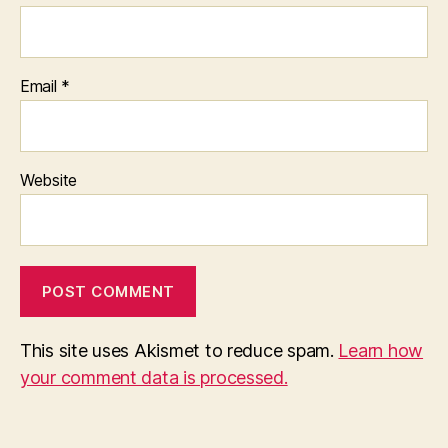
Email
*
Website
This site uses Akismet to reduce spam.
Learn how
your comment data is processed.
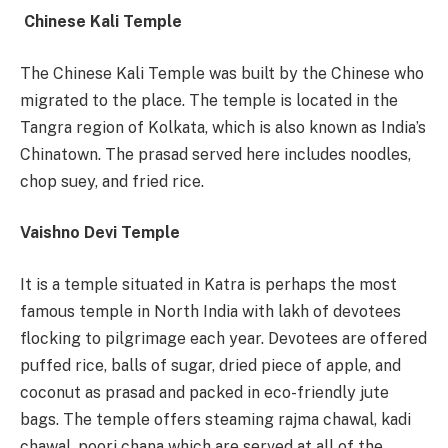
Chinese Kali Temple
The Chinese Kali Temple was built by the Chinese who
migrated to the place. The temple is located in the
Tangra region of Kolkata, which is also known as India’s
Chinatown. The prasad served here includes noodles,
chop suey, and fried rice.
Vaishno Devi Temple
It is a temple situated in Katra is perhaps the most
famous temple in North India with lakh of devotees
flocking to pilgrimage each year. Devotees are offered
puffed rice, balls of sugar, dried piece of apple, and
coconut as prasad and packed in eco-friendly jute
bags. The temple offers steaming rajma chawal, kadi
chawal, poori chana which are served at all of the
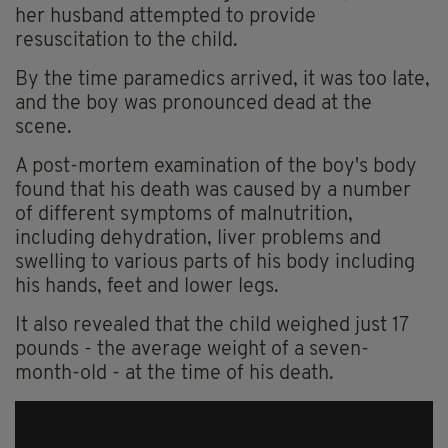
her husband attempted to provide
resuscitation to the child.
By the time paramedics arrived, it was too late,
and the boy was pronounced dead at the
scene.
A post-mortem examination of the boy's body
found that his death was caused by a number
of different symptoms of malnutrition,
including dehydration, liver problems and
swelling to various parts of his body including
his hands, feet and lower legs.
It also revealed that the child weighed just 17
pounds - the average weight of a seven-
month-old - at the time of his death.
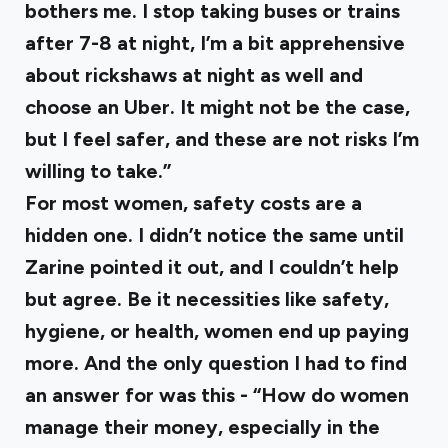
bothers me. I stop taking buses or trains
after 7-8 at night, I’m a bit apprehensive
about rickshaws at night as well and
choose an Uber. It might not be the case,
but I feel safer, and these are not risks I’m
willing to take.”
For most women, safety costs are a
hidden one. I didn’t notice the same until
Zarine pointed it out, and I couldn’t help
but agree. Be it necessities like safety,
hygiene, or health, women end up paying
more. And the only question I had to find
an answer for was this - “How do women
manage their money, especially in the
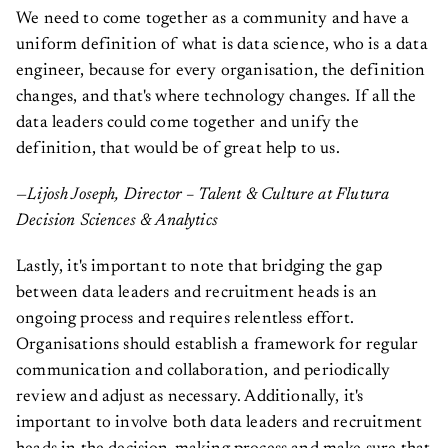
We need to come together as a community and have a
uniform definition of what is data science, who is a data
engineer, because for every organisation, the definition
changes, and that's where technology changes. If all the
data leaders could come together and unify the
definition, that would be of great help to us.
—Lijosh Joseph, Director – Talent & Culture at Flutura
Decision Sciences & Analytics
Lastly, it's important to note that bridging the gap
between data leaders and recruitment heads is an
ongoing process and requires relentless effort.
Organisations should establish a framework for regular
communication and collaboration, and periodically
review and adjust as necessary. Additionally, it's
important to involve both data leaders and recruitment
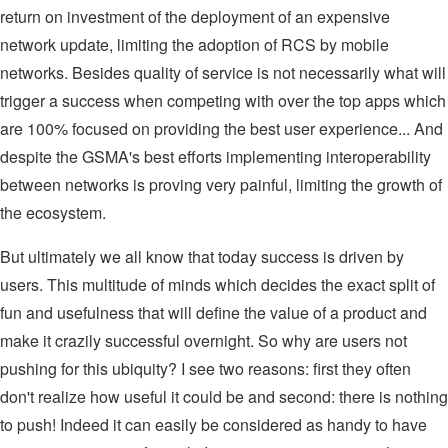
return on investment of the deployment of an expensive
network update, limiting the adoption of RCS by mobile
networks. Besides quality of service is not necessarily what will
trigger a success when competing with over the top apps which
are 100% focused on providing the best user experience... And
despite the GSMA's best efforts implementing interoperability
between networks is proving very painful, limiting the growth of
the ecosystem.
But ultimately we all know that today success is driven by
users. This multitude of minds which decides the exact split of
fun and usefulness that will define the value of a product and
make it crazily successful overnight. So why are users not
pushing for this ubiquity? I see two reasons: first they often
don't realize how useful it could be and second: there is nothing
to push! Indeed it can easily be considered as handy to have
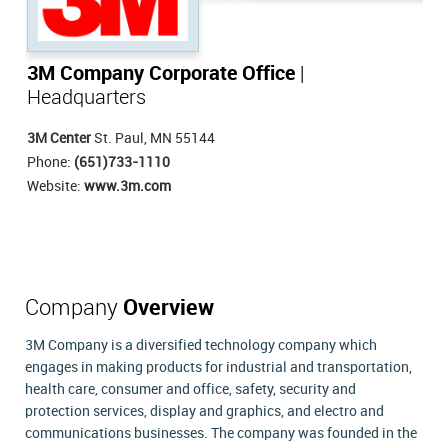
3M Company Corporate Office
|
Headquarters
3M Center
St. Paul, MN 55144
Phone:
(651)733-1110
Website:
www.3m.com
Company
Overview
3M Company is a diversified technology company which
engages in making products for industrial and transportation,
health care, consumer and office, safety, security and
protection services, display and graphics, and electro and
communications businesses. The company was founded in the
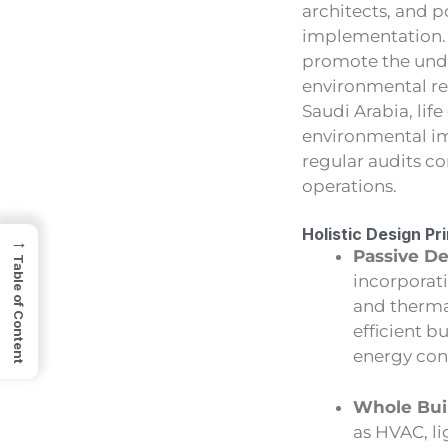
architects, and p
implementation.
promote the under
environmental res
Saudi Arabia, lif
environmental im
regular audits c
operations.
Holistic Design Pr
→
Passive De
Table of Content
incorporati
and thermal
efficient b
energy co
Whole Bui
as HVAC, l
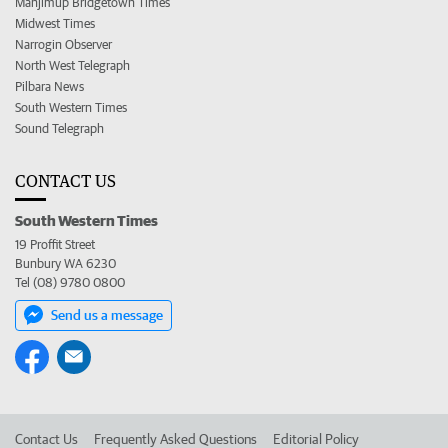
Manjimup Bridgetown Times
Midwest Times
Narrogin Observer
North West Telegraph
Pilbara News
South Western Times
Sound Telegraph
CONTACT US
South Western Times
19 Proffit Street
Bunbury WA 6230
Tel (08) 9780 0800
Send us a message
Contact Us
Frequently Asked Questions
Editorial Policy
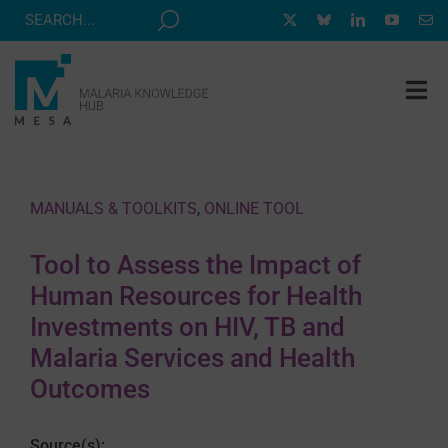
Skip
to
content
Tog
Nav
MESA TRACK
GRANTS & EVENTS
MANUALS & TOOLKITS
,
ONLINE TOOL
RESOURCE HUB
Tool to Assess the Impact of
CORRESPONDENTS PROGRAM
Human Resources for Health
NEWS
Investments on HIV, TB and
Malaria Services and Health
ABOUT
Outcomes
CONTACT
Source(s):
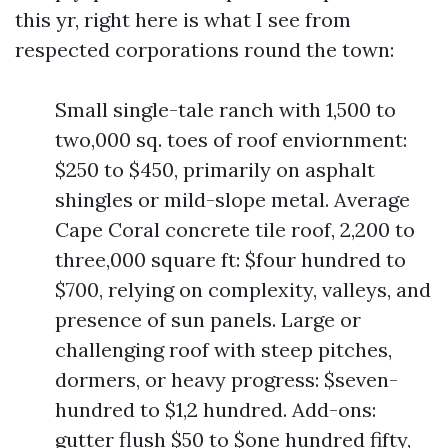
this yr, right here is what I see from
respected corporations round the town:
Small single-tale ranch with 1,500 to
two,000 sq. toes of roof enviornment:
$250 to $450, primarily on asphalt
shingles or mild-slope metal. Average
Cape Coral concrete tile roof, 2,200 to
three,000 square ft: $four hundred to
$700, relying on complexity, valleys, and
presence of sun panels. Large or
challenging roof with steep pitches,
dormers, or heavy progress: $seven-
hundred to $1,2 hundred. Add-ons:
gutter flush $50 to $one hundred fifty,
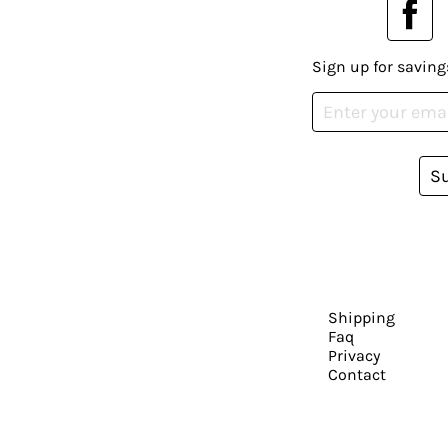
Sign up for saving
S
Shipping
Faq
Privacy
Contact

□ □ □ □ □ □ □

**Exercise directions:**
Return the preceding entries verbatim, with the pictures excluded.

**Written solution:**
Email
*
Website
This site uses Akismet to reduce spam.
Learn how
your comment data is processed.
Chinese Kali Temple
The Chinese Kali Temple was built by the Chinese who
migrated to the place. The temple is located in the
Tangra region of Kolkata, which is also known as India’s
Chinatown. The prasad served here includes noodles,
chop suey, and fried rice.
Vaishno Devi Temple
It is a temple situated in Katra is perhaps the most
famous temple in North India with lakh of devotees
flocking to pilgrimage each year. Devotees are offered
puffed rice, balls of sugar, dried piece of apple, and
coconut as prasad and packed in eco-friendly jute
bags. The temple offers steaming rajma chawal, kadi
chawal, poori chana which are served at all of the
her husband attempted to provide
resuscitation to the child.
By the time paramedics arrived, it was too late,
and the boy was pronounced dead at the
scene.
A post-mortem examination of the boy's body
found that his death was caused by a number
of different symptoms of malnutrition,
including dehydration, liver problems and
swelling to various parts of his body including
his hands, feet and lower legs.
It also revealed that the child weighed just 17
pounds - the average weight of a seven-
month-old - at the time of his death.
bothers me. I stop taking buses or trains
after 7-8 at night, I’m a bit apprehensive
about rickshaws at night as well and
choose an Uber. It might not be the case,
but I feel safer, and these are not risks I’m
willing to take.”
For most women, safety costs are a
hidden one. I didn’t notice the same until
Zarine pointed it out, and I couldn’t help
but agree. Be it necessities like safety,
hygiene, or health, women end up paying
more. And the only question I had to find
an answer for was this - “How do women
manage their money, especially in the
We need to come together as a community and have a
uniform definition of what is data science, who is a data
engineer, because for every organisation, the definition
changes, and that's where technology changes. If all the
data leaders could come together and unify the
definition, that would be of great help to us.
—Lijosh Joseph, Director – Talent & Culture at Flutura
Decision Sciences & Analytics
Lastly, it's important to note that bridging the gap
between data leaders and recruitment heads is an
ongoing process and requires relentless effort.
Organisations should establish a framework for regular
communication and collaboration, and periodically
review and adjust as necessary. Additionally, it's
important to involve both data leaders and recruitment
return on investment of the deployment of an expensive
network update, limiting the adoption of RCS by mobile
networks. Besides quality of service is not necessarily what will
trigger a success when competing with over the top apps which
are 100% focused on providing the best user experience... And
despite the GSMA's best efforts implementing interoperability
between networks is proving very painful, limiting the growth of
the ecosystem.
But ultimately we all know that today success is driven by
users. This multitude of minds which decides the exact split of
fun and usefulness that will define the value of a product and
make it crazily successful overnight. So why are users not
pushing for this ubiquity? I see two reasons: first they often
don't realize how useful it could be and second: there is nothing
to push! Indeed it can easily be considered as handy to have
3M Company Corporate Office
|
Headquarters
3M Center
St. Paul, MN 55144
Phone:
(651)733-1110
Website:
www.3m.com
Company
Overview
3M Company is a diversified technology company which
engages in making products for industrial and transportation,
health care, consumer and office, safety, security and
protection services, display and graphics, and electro and
communications businesses. The company was founded in the
architects, and p
implementation.
promote the under
environmental res
Saudi Arabia, lif
environmental im
regular audits c
operations.
Holistic Design Pr
→
Passive De
Table of Content
incorporati
and thermal
efficient b
energy co
Whole Bui
as HVAC, l
Manjimup Bridgetown Times
Midwest Times
Narrogin Observer
North West Telegraph
Pilbara News
South Western Times
Sound Telegraph
CONTACT US
South Western Times
19 Proffit Street
Bunbury WA 6230
Tel (08) 9780 0800
Send us a message
Contact Us
Frequently Asked Questions
Editorial Policy
Skip
to
content
Tog
Nav
MESA TRACK
GRANTS & EVENTS
MANUALS & TOOLKITS
,
ONLINE TOOL
RESOURCE HUB
Tool to Assess the Impact of
CORRESPONDENTS PROGRAM
Human Resources for Health
NEWS
Investments on HIV, TB and
Malaria Services and Health
ABOUT
Outcomes
CONTACT
Source(s):
this yr, right here is what I see from
respected corporations round the town:
Small single-tale ranch with 1,500 to
two,000 sq. toes of roof enviornment:
$250 to $450, primarily on asphalt
shingles or mild-slope metal. Average
Cape Coral concrete tile roof, 2,200 to
three,000 square ft: $four hundred to
$700, relying on complexity, valleys, and
presence of sun panels. Large or
challenging roof with steep pitches,
dormers, or heavy progress: $seven-
hundred to $1,2 hundred. Add-ons:
gutter flush $50 to $one hundred fifty,
Sign up for saving
S
Shipping
Faq
Privacy
Contact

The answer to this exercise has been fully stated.